“But I heard your mother say nobody better touch her,” that waitress was telling Rose when I turned around. “Why’s that? Is she . . . haunted?”
“Not haunted.” My sister moved closer to Penny, voice low still. “She just doesn’t want us getting her dirty. But your hands are clean. So go ahead. Touch her.”
“Rose,” I said.
My sister looked at me. “Who’s Rose?”
“I mean, Sabrina. I don’t think you should—”
“Just ignore her,” Rose told the waitress, all but whispering now. “Esmeralda’s a worrywart. Your hands are clean. So like I said, go right ahead. Touch her if you want.”
I watched as the waitress bent down and put her face up to Penny’s. “Hey there, dolly,” she said in a voice as quiet as Rose’s. She reached out a nail-bitten hand and stroked all the red hair my sister hadn’t gotten around to plucking. “When my girl was little she had a doll just like you, but smaller.”
Penny stared back, expressionless and indifferent as ever.
“Weird,” the waitress said.
“Weird?” Rose repeated.
“I mean, she’s just an old Raggedy Ann. A dime a dozen. But this one, well, she feels different somehow. I don’t know. Maybe it’s those marks.”
“Marks?” my sister said.
“Fingerprints. Your doll has them all over her neck. Or where her neck should be anyway. I guess it’s just the seam where her head is stitched to her body. Anyway, looks like maybe somebody’s been choking her.”
I stepped closer. The waitress was right: gray smudges lay all around the seam between Penny’s body and head.
“Plus, she’s got that dainty gold bracelet twisted tight around her wrist. Looks like somebody—one of you, I guess—has been hating on her and loving her at the same time.”
My sister said nothing, and neither did I.
“Well, unless I want to end up with fingerprints on my neck, I better get back to my tables,” Shawna told us. “Nice to meet you girls. Hope your mom feels better.”
And then we were alone in the restroom. Once more, I asked my mother if she was okay. This time, her voice sounded stronger when she told me to stop worrying, that she just felt queasy from so much driving in a single day. As she spoke, I looked to my sister, but Rose stared down at her hands.
“Is that woman gone?” my mother asked from inside the stall.
“Yes,” I called back.
“She didn’t touch Penny, did she?”
Rose was still studying her hands, so I gave my mother the answer she wanted and told her the waitress had only looked. With that, my sister walked to the sink farthest from Penny. I watched her crank the hot water and pump the soap dispenser before scrubbing away. When I asked what she was doing, she said her hands were greasy from the popcorn and chocolate at the movies this afternoon. But I knew better.

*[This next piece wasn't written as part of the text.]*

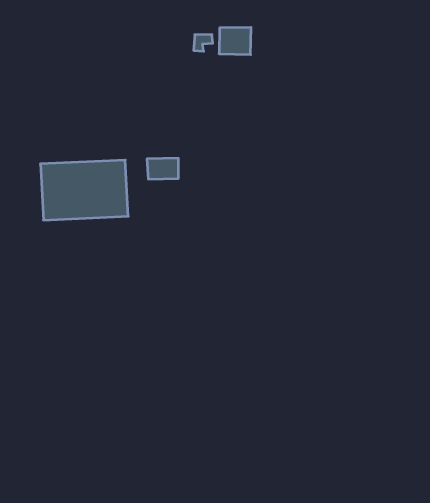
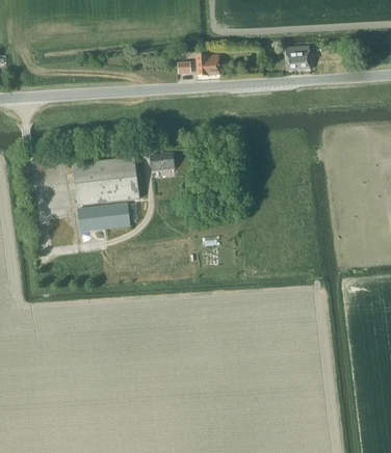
building: none -> [286,45,311,69]
building: none -> [78,202,131,230]

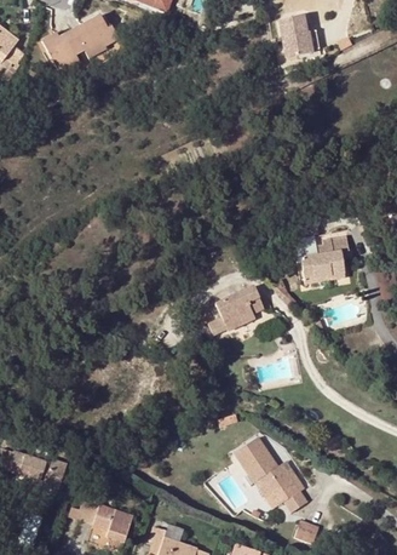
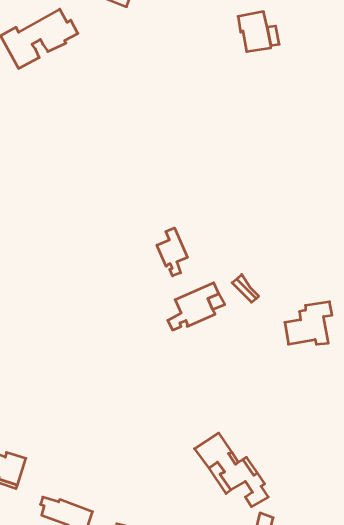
building: none -> [157,228,187,276]
building: [300,236,347,279] -> [285,302,332,344]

I walked to the trash can and pulled out the red yarn, which I’d slipped in my pocket before leaving the car, since I didn’t want my parents to see. Beneath the humming fluorescent lights, those strands appeared brighter, more alive than they had while driving in the dark. I moved my hand over the trash can and let go of the doll’s hair so it landed on top of the waitress’s damp paper towel. As I crossed to a sink and washed up too, I couldn’t help but stare over at Penny.
“You could do surgery with those mitts,” my sister said when I kept pumping the dispenser and worked up a good lather. “Let’s go.”
“What about Mom?”
“Alive in there?” Rose called out.
“No need to wait,” my mother said after a moment. “Go on back to the car. I’ll be there shortly. Keep Penny where she is, though.”
I worried about leaving her, but there seemed no other option but to listen. Rose and I left the bathroom then weaved among tables, spotting that waitress who looked up while pouring coffee and winked at us. We passed the register, where my sister scooped a handful of pinwheel mints out of a donation box. Outside, our father was waiting in the car, all buckled in and ready to go.
“What happened to your mother?” he asked.
“She’s inside,” I said.
“Is she okay?”
“So she says,” Rose told him.
It took a while for my mother to emerge from the doors with Penny in her arms. As I watched her get closer, I couldn’t help thinking again that she seemed not herself. When she got in, my father asked if everything was okay. Her answer was the same: motion sickness brought on by so much travel in a single day. He started the engine, and as the wheels began to turn, I told Rose, “I’m surprised you remembered those names.”
“What names?”
“The ones I gave my horses.”
“Well, I pay more attention to things than you might think, Sylvie. Sabrina’s the white one with blue eyes and a genuine horsehair tail. Esmeralda is black with rippling muscles and glowing green eyes. Am I right?”
I nodded, more surprised than before. “How do you remember that?”